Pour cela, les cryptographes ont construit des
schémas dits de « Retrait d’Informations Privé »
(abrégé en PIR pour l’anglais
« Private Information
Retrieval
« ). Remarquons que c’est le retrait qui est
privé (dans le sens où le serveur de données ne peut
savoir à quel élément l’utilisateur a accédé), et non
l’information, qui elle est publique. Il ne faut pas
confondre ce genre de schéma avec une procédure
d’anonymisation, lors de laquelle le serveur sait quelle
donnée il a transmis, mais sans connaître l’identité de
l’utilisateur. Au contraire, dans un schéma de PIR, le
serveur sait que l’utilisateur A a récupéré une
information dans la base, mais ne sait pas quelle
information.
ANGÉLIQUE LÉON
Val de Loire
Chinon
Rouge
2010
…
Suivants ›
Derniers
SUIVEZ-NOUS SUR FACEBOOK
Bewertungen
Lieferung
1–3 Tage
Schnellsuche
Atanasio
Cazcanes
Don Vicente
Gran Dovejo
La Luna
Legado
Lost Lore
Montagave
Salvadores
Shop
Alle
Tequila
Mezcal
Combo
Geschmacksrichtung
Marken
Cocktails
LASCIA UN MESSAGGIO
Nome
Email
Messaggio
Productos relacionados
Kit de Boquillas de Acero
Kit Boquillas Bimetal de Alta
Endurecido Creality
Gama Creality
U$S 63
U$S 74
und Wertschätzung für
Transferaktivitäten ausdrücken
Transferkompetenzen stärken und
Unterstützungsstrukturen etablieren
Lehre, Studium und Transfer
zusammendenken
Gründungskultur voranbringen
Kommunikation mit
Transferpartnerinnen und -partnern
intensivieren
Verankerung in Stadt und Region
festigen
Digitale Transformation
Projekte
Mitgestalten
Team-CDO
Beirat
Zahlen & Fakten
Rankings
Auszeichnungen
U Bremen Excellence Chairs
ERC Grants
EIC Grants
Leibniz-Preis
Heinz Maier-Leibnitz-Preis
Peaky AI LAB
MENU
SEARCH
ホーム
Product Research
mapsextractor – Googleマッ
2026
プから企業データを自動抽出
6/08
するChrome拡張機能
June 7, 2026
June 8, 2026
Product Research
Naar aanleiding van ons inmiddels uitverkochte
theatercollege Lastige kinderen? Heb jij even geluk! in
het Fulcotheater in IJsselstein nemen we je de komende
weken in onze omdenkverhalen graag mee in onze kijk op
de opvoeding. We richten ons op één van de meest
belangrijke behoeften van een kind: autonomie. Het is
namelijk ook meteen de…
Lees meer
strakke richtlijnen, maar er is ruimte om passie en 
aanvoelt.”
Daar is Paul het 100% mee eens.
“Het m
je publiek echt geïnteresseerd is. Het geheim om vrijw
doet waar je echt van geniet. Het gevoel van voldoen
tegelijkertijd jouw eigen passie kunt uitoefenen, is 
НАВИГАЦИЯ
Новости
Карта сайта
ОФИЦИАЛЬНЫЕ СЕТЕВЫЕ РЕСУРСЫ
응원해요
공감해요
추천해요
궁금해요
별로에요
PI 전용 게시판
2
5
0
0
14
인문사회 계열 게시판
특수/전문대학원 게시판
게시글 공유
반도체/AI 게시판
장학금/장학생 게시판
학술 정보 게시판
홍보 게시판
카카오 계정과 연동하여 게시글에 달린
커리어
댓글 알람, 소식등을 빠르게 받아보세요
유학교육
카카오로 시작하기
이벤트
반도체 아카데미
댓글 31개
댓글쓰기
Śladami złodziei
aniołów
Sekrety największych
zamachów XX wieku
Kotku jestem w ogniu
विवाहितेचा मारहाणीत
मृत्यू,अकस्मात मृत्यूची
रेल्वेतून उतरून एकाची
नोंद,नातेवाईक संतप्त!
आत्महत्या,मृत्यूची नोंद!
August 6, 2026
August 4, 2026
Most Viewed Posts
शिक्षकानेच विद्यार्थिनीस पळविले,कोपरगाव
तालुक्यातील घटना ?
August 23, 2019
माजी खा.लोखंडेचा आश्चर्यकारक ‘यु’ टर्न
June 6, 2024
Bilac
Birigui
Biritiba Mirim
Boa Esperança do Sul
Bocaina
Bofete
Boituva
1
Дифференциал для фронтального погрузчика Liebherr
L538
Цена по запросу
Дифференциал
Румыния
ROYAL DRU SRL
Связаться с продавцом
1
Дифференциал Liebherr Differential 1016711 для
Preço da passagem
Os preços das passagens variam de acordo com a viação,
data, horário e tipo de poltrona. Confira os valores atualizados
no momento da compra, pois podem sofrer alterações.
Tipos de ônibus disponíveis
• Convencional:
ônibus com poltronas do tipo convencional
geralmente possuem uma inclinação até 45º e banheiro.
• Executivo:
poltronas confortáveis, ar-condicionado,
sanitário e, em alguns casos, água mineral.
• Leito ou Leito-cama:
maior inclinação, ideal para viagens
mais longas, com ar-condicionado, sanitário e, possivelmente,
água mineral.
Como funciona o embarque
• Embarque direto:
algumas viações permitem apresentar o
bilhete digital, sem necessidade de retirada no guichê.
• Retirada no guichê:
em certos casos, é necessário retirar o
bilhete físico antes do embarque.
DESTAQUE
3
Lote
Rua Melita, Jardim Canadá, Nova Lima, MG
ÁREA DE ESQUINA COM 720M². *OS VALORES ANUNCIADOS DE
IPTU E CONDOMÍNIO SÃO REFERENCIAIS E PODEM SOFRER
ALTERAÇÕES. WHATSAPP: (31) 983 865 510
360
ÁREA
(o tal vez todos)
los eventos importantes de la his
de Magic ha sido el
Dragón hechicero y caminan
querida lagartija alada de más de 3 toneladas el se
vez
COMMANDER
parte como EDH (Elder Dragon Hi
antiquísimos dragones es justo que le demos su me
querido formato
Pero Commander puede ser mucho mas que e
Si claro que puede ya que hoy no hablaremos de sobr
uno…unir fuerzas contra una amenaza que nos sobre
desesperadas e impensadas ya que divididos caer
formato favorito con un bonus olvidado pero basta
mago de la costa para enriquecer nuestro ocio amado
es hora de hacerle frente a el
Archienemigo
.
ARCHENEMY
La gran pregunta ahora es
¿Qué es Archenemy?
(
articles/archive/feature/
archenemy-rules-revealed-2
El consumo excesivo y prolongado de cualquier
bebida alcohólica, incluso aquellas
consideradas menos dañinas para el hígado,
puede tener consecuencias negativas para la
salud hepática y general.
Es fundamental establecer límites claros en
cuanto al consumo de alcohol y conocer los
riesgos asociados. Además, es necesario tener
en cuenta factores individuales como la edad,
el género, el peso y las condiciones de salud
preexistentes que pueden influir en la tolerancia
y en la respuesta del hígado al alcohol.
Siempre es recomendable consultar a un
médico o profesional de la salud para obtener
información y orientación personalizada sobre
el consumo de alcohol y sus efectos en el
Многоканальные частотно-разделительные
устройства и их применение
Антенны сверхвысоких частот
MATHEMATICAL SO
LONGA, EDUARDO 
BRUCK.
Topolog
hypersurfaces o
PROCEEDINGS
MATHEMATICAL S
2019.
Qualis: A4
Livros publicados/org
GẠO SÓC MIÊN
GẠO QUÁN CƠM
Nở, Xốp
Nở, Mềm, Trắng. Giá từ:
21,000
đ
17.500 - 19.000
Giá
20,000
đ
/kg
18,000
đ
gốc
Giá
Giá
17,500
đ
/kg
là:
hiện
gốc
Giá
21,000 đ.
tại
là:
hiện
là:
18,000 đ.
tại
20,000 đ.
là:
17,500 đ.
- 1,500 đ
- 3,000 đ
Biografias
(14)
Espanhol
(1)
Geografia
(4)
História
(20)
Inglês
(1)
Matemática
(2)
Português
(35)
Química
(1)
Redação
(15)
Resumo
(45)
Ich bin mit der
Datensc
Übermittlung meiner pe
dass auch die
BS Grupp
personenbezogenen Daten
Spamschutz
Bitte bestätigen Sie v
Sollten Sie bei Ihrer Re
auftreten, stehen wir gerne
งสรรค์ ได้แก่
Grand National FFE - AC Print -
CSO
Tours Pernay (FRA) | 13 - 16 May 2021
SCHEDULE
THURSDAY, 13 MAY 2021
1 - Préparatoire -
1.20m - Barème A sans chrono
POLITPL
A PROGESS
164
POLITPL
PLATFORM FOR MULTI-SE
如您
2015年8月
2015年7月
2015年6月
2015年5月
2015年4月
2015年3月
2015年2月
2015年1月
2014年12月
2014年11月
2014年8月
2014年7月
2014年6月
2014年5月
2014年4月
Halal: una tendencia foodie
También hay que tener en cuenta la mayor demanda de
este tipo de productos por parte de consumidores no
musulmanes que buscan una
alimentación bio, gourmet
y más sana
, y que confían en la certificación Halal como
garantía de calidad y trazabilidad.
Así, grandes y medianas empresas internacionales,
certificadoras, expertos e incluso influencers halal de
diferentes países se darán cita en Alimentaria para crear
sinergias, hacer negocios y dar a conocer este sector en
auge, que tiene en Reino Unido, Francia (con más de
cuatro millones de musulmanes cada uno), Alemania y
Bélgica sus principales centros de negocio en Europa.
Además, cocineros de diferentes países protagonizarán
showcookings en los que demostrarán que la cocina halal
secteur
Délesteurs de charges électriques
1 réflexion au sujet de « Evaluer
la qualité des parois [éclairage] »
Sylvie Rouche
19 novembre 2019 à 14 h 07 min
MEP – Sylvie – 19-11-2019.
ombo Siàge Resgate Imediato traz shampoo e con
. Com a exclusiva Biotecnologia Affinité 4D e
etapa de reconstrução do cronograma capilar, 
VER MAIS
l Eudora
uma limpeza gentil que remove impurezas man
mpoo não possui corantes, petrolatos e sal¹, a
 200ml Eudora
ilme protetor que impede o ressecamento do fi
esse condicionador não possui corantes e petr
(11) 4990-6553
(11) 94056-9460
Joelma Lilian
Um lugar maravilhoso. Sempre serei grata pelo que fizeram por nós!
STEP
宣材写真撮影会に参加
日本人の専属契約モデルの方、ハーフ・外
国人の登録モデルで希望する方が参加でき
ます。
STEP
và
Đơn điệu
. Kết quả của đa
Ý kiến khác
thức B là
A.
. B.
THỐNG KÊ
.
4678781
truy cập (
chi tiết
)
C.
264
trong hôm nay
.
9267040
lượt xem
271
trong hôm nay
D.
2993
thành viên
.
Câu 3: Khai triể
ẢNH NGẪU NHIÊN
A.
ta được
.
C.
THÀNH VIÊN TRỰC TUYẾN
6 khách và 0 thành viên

*Task description*.
Can you write out the entries above verbatim, starting from their very first line and continuing up to and including the line that contains "l’information, qui elle"?

*Expected answer*.
Pour cela, les cryptographes ont construit des
schémas dits de « Retrait d’Informations Privé »
(abrégé en PIR pour l’anglais
« Private Information
Retrieval
« ). Remarquons que c’est le retrait qui est
privé (dans le sens où le serveur de données ne peut
savoir à quel élément l’utilisateur a accédé), et non
l’information, qui elle est publique. Il ne faut pas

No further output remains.